Their joint activities in Belgrade were made official with the publication of the text “with the meaning of a real manifesto” in the daily Politika on 14 April 1930. The group consisted of thirteen surrealists: Marko Ristić, Milan Dedinac, Mladen Dimitrijević, Dušan Matić, Vane Živadinović-Bor, Konstantin Koča Popović, Petar Popović, Radojica Živanović-Noe, Branko Milovanović, Aleksandar Vučo, Đorđe Kostić, Đorđe Jovanović and Oskar Davičo. The foundation was followed by an almanac in two languages Nemoguće – L’Impossible, while the text about the foundation of the Belgrade group was translated and published in the French journal Le Surréalisme au service de la révolution (1930-1933); this officially represented the group in France. Although there was only one issue of the almanac, the joint venture was continued through the paper Nadrealizam danas i ovde (NDIO – Surrealism Today and Here).

 

It is important to mention that at the same time several publications were issued in Belgrade under the sign of “Surrealist Editions” (Nadrealistička izdanja). They represented a common and unique publishing endeavour of the Belgrade surrealist movement. Besides the poetic, prose and theoretic issues, where particular attention was paid to co-authored poetry, as a specific surrealist practice, the group published also advertising-propaganda material, such as, pamphlets, brochures, posters, plaques, and the first among them was the poster Four Sides – And So On by Đorđe Jovanović, Đorđe Kostić and Oskar Davičo, printed in 1930. Books were actively published under the same denomination until 1933, and the last “Surrealist Edition” was published after a five-year break in 1938:

 

  1. O. Davičo, Anatomija (Anatomy), Surrealist Editions, Belgrade, 1930.
  2. M. Ristić Koje su pobude i kakvi uspesi školske filozofije (What are the motives and achievements of school philosophy), Surrealist Editions, Belgrade, 1932.
  3. A. Vučo, O. Davičo, M. Dedinac, V. Živadinović-Bor, R. Živanović.Noe, Đ. Jovanović, Đ. Kostić, D. Matić, K. Popović, P. Popović, M. Ristić, Pozicija nadrealizma (The Position of Surrealism), Surrealist Editions, Belgrade, 1932.
  4. K. Popović, M. Ristić, Nacrt za jednu fenomenologiju iracionalnog (Sketch for a Phenomenology of the Irrational), Surrealist Editions, Belgrade, 1932.
  5. A. Vučo, Humor zaspalo (Humour Dreaming), Surrealist Editions, Belgrade, 1932.
  6. O. Davičo, Đ. Kostić, D. Matić, Položaj nadrealizma u društvenom procesu (The Position of Surrealism Within the Social Process), Surrealist Editions, Belgrade, 1932.
  7. V. Bor, M. Ristić, Anti-zid (Anti-Wall), Surrealist Editions, Belgrade, 1932.
  8. A. Vučo, Nemenikuće, Surrealist Editions, Belgrade, 1932.
  9. A. Vučo, D. Matić, Podvizi družine Pet Petlića (Exploits of the Five Cockerel Company), Surrealist Editions, Belgrade, 1933.
  10.  M. Ristić, Turpituda, Surrealist Editions, Belgrade, 1938.
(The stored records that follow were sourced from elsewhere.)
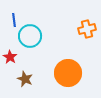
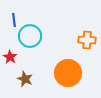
orange cross: moved 11 px down; rotated 18 degrees clockwise
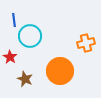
orange cross: moved 1 px left, 3 px down; rotated 18 degrees counterclockwise
orange circle: moved 8 px left, 2 px up
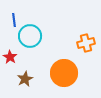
orange circle: moved 4 px right, 2 px down
brown star: rotated 21 degrees clockwise
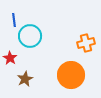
red star: moved 1 px down
orange circle: moved 7 px right, 2 px down
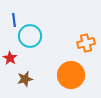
brown star: rotated 14 degrees clockwise
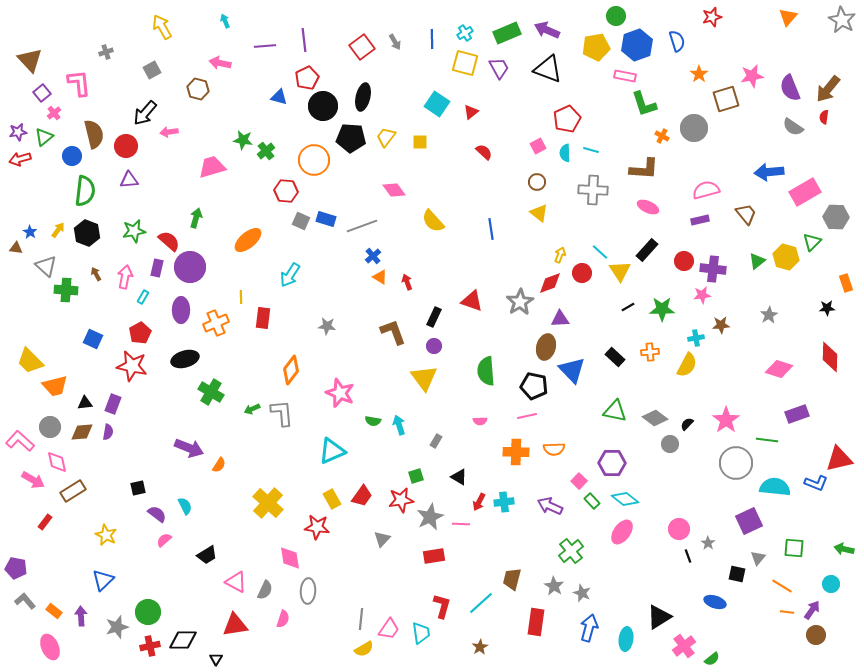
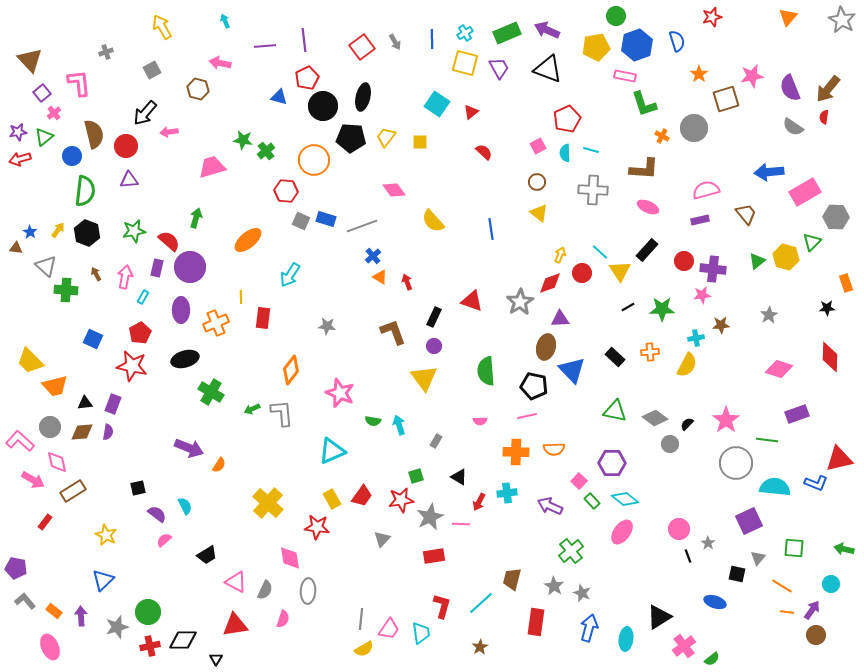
cyan cross at (504, 502): moved 3 px right, 9 px up
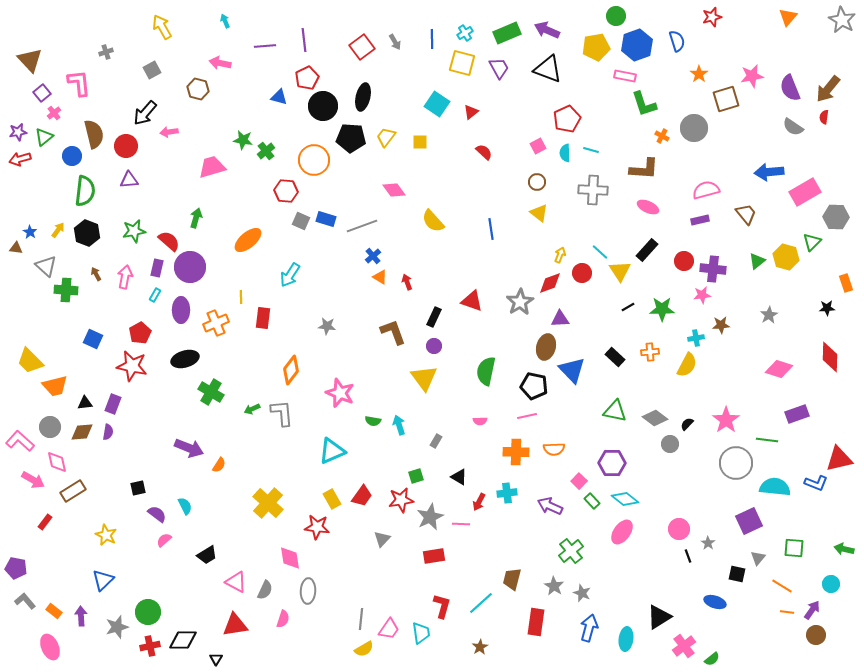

The strengthening of the Sixth-of-January Dictatorship in the Kingdom of Yugoslavia and clashes with the leftist movements and parties brought about the arrest of Kostić, K. Popović, Jovanović and Davičo in 1932, who were accused of communist activities. Because of this event, but also because of former misunderstanding within the movement, the Belgrade surrealist group ceased to exist that very year.